(Dataset excerpts)
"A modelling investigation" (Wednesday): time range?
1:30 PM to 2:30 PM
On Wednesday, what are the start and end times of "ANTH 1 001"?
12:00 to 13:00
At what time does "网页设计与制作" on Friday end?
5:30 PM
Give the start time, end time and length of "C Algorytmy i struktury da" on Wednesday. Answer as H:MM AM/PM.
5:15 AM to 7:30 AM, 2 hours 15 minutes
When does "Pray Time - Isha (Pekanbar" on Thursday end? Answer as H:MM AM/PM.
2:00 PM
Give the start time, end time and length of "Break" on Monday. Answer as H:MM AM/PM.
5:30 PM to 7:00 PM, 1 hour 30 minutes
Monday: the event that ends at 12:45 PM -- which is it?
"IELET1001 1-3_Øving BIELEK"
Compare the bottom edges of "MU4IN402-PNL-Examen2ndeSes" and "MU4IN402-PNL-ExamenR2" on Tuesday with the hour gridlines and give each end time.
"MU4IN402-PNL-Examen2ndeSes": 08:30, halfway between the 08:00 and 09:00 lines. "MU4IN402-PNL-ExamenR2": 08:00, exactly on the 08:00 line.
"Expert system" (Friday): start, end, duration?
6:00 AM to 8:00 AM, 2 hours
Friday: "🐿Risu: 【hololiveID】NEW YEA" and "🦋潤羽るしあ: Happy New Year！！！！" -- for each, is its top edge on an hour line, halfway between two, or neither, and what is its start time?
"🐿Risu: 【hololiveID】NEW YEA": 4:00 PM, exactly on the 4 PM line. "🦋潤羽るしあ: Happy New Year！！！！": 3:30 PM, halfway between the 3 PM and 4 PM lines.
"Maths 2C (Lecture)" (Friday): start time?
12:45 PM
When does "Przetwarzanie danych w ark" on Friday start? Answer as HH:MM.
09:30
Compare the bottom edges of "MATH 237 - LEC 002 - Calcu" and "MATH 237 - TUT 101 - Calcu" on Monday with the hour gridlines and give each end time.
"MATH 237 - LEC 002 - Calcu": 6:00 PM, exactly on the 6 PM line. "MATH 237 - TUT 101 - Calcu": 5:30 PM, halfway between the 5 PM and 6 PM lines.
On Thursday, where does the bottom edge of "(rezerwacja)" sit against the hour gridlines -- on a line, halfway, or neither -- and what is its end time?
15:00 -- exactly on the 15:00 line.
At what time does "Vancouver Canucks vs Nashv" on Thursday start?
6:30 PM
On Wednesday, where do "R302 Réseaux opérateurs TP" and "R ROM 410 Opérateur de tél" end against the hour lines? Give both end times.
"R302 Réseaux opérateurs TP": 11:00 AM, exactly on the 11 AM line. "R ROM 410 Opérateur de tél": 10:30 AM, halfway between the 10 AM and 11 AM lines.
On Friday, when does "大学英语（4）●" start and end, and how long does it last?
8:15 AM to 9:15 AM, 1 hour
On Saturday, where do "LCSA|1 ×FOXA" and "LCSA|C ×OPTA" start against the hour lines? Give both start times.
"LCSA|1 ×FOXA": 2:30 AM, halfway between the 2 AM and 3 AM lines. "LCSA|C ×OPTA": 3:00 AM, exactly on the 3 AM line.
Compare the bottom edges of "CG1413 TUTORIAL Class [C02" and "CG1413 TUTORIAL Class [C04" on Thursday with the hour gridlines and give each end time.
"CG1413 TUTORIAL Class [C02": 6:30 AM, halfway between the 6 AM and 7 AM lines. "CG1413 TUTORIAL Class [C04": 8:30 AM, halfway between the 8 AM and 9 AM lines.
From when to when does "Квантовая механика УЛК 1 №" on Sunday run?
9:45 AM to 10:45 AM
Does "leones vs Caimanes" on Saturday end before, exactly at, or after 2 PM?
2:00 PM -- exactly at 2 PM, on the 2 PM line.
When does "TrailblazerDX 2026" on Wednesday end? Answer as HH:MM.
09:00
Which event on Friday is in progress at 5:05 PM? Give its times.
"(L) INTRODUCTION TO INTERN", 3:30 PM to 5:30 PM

→ **Exercise**: Please copy out, unchanged, the entries from the line containing "Wednesday. Answer as H:MM AM/PM." through the line containing "5:30 PM to 7:00 PM, 1 hour 30 minutes", both included.

→ **Worked answer**:
Give the start time, end time and length of "C Algorytmy i struktury da" on Wednesday. Answer as H:MM AM/PM.
5:15 AM to 7:30 AM, 2 hours 15 minutes
When does "Pray Time - Isha (Pekanbar" on Thursday end? Answer as H:MM AM/PM.
2:00 PM
Give the start time, end time and length of "Break" on Monday. Answer as H:MM AM/PM.
5:30 PM to 7:00 PM, 1 hour 30 minutes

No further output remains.